They flung us far, physically (across rush-hour Paris) and ideologically, showing three completely opposing views of woman for spring/summer 2014.
That’s what the French fashion capital is about: diversity, dichotomy, divisive dressing. And traffic. Lots of traffic.
Marco Zanini’s Rochas has always been divisive, although the mood generally has moved from hate to love during his five-year tenure at the house. Rumours swirl that Zanini will shortly take up the vacant post of head designer at the house of Schiaparelli before the year is out, but if this collection was a dress-rehearsal, he played to the signatures he has established at Rochas.
Silhouettes were prim and proper, princess-line full-skirted dresses and duster coats pulled slightly off-kilter with a saccharine palate of plasteline pastels in iridescent fabrics. Many glittered with gemstones or lurex threads – Zanini called the collection “The Glass Menagerie” after the Tennessee Williams play, and there was the same sense of tremulous delicacy, lightness, fragility even and something askew.
The shoes – flat slippers or high-heeled mules appliquéd across the toes with ostrich fronds that scurried across the floor like tiny animals – were odd. Surreal even. A Schiap homage? She did a similar trick with goat-fur in the thirties. Zanini didn’t attempt anything quite so dark. Indeed, this was a sugary Cinderella fantasia, a sweet farewell.
An electric guitarist riffed his way, live, through Dries Van Noten’s show, in a warehouse on the outskirts of Paris. That all sounds terribly “edgy” – branché the French would say.
However, edgy isn’t really Dries’ deal. It’s the kind of clothes you imagine a moneyed librarian or geography teacher wearing, mildly cross-cultural; a little homespun.

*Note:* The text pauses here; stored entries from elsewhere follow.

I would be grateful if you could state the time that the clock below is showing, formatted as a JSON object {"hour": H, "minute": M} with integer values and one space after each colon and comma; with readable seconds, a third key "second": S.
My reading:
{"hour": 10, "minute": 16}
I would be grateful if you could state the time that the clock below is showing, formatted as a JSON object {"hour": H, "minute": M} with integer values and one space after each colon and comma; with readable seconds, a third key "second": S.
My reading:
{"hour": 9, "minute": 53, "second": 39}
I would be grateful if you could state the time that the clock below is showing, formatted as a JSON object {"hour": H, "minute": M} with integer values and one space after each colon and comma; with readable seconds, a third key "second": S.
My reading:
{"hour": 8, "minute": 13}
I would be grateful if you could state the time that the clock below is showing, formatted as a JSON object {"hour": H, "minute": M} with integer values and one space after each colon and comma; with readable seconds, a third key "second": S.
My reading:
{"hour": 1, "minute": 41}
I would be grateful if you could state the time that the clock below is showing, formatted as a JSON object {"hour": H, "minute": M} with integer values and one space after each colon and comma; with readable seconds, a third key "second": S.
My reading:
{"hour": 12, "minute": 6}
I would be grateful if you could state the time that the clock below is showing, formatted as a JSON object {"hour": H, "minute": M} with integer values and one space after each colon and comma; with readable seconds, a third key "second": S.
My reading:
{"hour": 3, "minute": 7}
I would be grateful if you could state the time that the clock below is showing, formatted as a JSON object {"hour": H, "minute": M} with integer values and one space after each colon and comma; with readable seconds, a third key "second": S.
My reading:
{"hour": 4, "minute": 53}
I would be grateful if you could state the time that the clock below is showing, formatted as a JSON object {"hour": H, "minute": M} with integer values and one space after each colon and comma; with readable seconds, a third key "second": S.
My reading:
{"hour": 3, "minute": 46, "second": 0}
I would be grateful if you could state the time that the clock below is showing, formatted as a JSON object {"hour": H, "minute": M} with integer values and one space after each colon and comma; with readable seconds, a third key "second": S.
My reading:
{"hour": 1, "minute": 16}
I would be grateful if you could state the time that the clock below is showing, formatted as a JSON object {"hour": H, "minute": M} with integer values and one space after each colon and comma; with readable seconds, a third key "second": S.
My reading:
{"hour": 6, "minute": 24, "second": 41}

The word that springs to mind is eclectic, not electric. And Van Noten spun out the kind of collection he does very well, filled with ethnic embroideries in hardy wool and clashes of print and texture. There were touches of opulence in gold lace and foliate embroideries reminiscent of Flemish masters – Dries is one too, in fact.
But crinkled linens and laces in faded ivory looked dusty, while garments reduced to crazed, corrugated whorls of pleats in lamé ended up dumpy.
British designer Gareth Pugh is the dark joker in the Paris fashion week pack. So imagine the surprise when he opened his show with an aquafresh mint column of bias silk, the model’s head topped with a lurid lilac busby of yet more feathers. Bar the dye job, this was nothing new from Pugh: the curvilinear shoulders, emphasised with external seaming in hard shiny leather or edged with strips of reflective tape, were lines we’ve seen from Pugh before, as were the shrugged-off kimono necks, the stiff cone-shaped coats and flared trousers.
Even those bias gowns have done service before. Here, you longed for something really fresh, rather than just a distracting jolt of colour.